Chicago, Illinois - The operators of a Chicago-area fake debt collection scheme have been banned from the debt collection business and from selling debt portfolios under settlements with the Federal Trade Commission and the Illinois Attorney General. The settlements also require them to surrender assets totaling at least $9 million, which will be returned to consumers.

The charges brought by the agencies in March 2016 were part of Operation Collection Protection, an ongoing federal-state-local crackdown on deceptive and abusive collection practices. A federal court had temporarily halted the scheme pending resolution of the case.
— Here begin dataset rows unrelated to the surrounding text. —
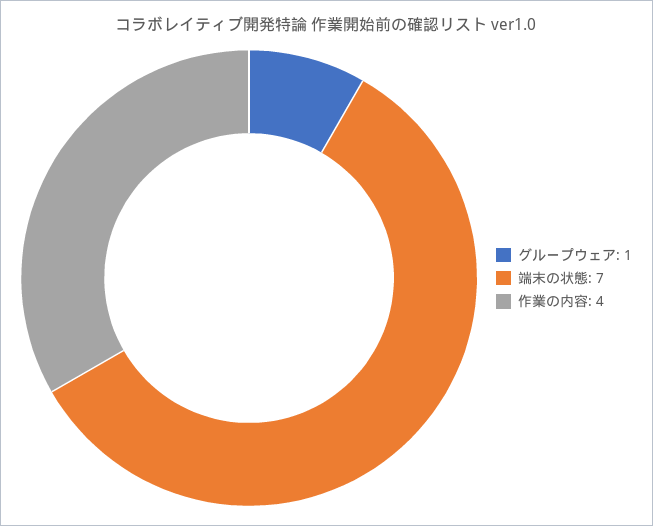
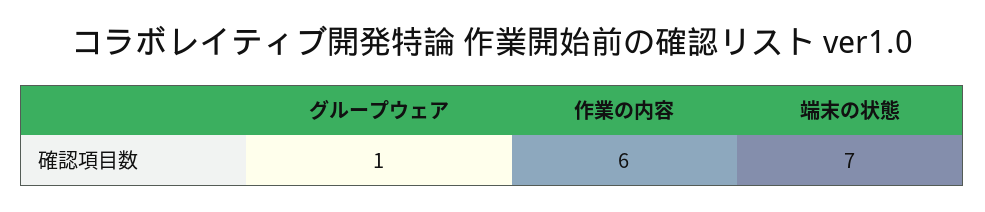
作業の内容: 4 -> 6

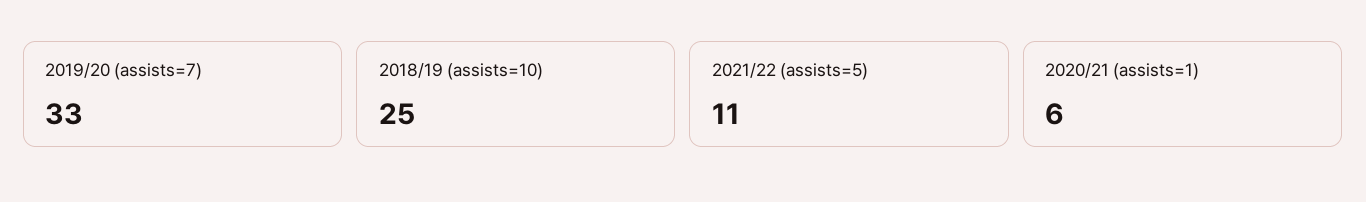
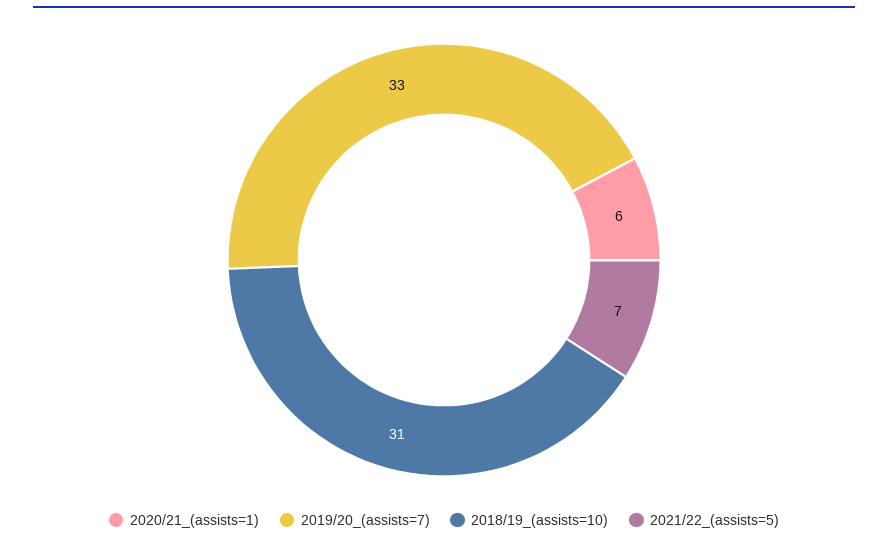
2018/19 (assists=10): 25 -> 31
2021/22 (assists=5): 11 -> 7

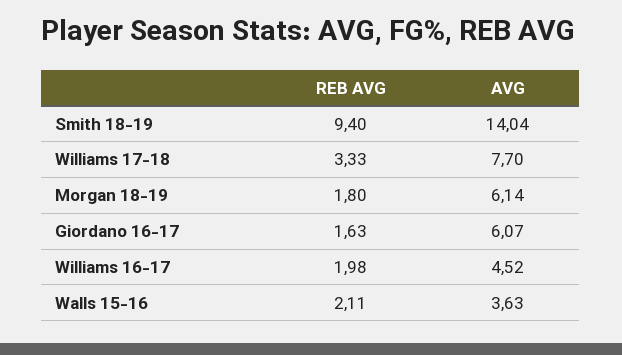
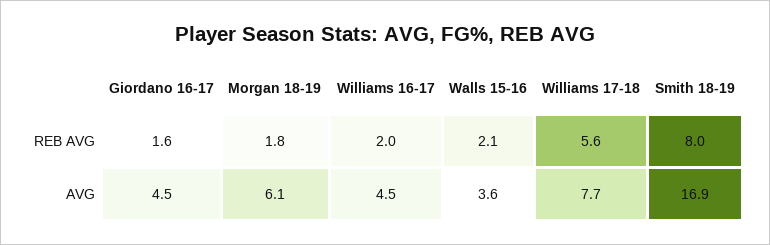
REB AVG, Smith 18-19: 9.4 -> 8
AVG, Smith 18-19: 14.04 -> 16.9
REB AVG, Williams 17-18: 3.33 -> 5.6
AVG, Giordano 16-17: 6.07 -> 4.5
According to the FTC, the defendants used names such as Stark Law, Stark Recovery, and Capital Harris Miller to target people who had obtained or applied for payday or other short-term loans. Since 2015, according to the FTC’s complaint, they pretended to be a law firm with authority to sue and obtain substantial judgments against delinquent consumers. They also allegedly provided bogus payday loan debt portfolios to other debt buyers, who then tried to collect the fake debts.

In addition to banning the defendants from the debt collection business and from selling debt portfolios, the settlement orders prohibit them from misrepresenting financial products and services, profiting from customers’ personal information collected as part of the challenged practices, and failing to dispose of such information properly.

Each order imposes a judgment of more than $47 million, which will be partially suspended once the defendants have surrendered identified assets valued at more than $9 million. Hirsh Mohindra will give up certain bank and investment accounts, his home and rental properties. His brother, Gaurav Mohindra, will surrender $85,000, a one-kilogram gold bar, certain bank accounts, and his interest in a condominium. Preetesh Patel will give up $41,000 and certain bank and investment accounts. The full judgment will become due immediately if the defendants are found to have misrepresented their financial condition.

The Commission vote approving the proposed stipulated orders was 2-0. The U.S. District Court for the Northern District of Illinois, Eastern Division, entered the orders on October 27, 2017.